Information provided: Begin

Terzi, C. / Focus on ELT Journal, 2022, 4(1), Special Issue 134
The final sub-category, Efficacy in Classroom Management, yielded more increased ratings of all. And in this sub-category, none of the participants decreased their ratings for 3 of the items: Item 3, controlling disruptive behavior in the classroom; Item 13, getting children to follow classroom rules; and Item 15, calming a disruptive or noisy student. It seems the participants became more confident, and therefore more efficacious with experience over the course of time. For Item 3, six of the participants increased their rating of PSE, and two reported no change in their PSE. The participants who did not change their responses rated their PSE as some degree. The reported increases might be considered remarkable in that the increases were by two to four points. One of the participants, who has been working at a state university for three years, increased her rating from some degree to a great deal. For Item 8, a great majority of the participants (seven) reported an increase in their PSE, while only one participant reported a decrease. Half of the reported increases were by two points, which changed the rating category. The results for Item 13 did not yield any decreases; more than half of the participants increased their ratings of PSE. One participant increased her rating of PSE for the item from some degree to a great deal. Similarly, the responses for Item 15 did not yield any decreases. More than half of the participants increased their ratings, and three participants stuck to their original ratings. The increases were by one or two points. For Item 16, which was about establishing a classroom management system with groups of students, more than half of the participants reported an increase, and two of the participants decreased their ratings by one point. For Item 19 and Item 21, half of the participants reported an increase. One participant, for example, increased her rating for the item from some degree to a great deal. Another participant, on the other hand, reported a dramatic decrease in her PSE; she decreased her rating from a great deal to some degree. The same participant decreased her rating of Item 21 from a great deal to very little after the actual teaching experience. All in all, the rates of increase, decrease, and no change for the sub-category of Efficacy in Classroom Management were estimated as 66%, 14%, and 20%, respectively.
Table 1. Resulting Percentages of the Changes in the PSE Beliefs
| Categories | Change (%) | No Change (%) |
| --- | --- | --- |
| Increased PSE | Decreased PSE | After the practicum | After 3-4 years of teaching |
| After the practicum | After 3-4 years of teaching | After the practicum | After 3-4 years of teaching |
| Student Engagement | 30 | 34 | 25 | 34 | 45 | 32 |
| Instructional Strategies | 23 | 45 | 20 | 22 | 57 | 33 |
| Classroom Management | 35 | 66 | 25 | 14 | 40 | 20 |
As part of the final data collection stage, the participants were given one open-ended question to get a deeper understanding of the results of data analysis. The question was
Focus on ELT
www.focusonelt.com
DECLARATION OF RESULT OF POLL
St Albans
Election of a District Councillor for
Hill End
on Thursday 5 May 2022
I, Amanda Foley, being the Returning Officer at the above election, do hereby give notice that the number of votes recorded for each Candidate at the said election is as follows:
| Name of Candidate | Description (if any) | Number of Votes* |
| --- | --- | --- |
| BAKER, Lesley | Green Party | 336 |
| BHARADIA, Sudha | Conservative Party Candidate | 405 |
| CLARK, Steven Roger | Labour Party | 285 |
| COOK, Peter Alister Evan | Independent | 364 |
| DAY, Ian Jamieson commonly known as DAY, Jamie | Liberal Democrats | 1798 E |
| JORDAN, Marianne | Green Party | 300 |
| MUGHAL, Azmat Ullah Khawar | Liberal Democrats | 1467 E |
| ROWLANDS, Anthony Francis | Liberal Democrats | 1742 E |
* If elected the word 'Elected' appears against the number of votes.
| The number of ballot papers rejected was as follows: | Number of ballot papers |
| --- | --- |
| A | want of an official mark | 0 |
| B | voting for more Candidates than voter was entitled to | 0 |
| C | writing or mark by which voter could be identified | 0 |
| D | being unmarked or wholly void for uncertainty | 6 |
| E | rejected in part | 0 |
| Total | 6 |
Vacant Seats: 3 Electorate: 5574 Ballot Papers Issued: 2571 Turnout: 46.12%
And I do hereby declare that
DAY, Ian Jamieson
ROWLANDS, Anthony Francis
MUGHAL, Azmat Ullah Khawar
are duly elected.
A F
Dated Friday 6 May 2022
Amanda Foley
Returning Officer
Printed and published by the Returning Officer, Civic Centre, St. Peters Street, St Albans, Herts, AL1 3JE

Information provided: End

(Task to carry out): What is needed is an exact copy of the lines above, from the one containing "14 | 40 | 20 |" through the one containing "on Thursday 5 May 2022", with nothing added.

(Answer section):
| Classroom Management | 35 | 66 | 25 | 14 | 40 | 20 |
As part of the final data collection stage, the participants were given one open-ended question to get a deeper understanding of the results of data analysis. The question was
Focus on ELT
www.focusonelt.com
DECLARATION OF RESULT OF POLL
St Albans
Election of a District Councillor for
Hill End
on Thursday 5 May 2022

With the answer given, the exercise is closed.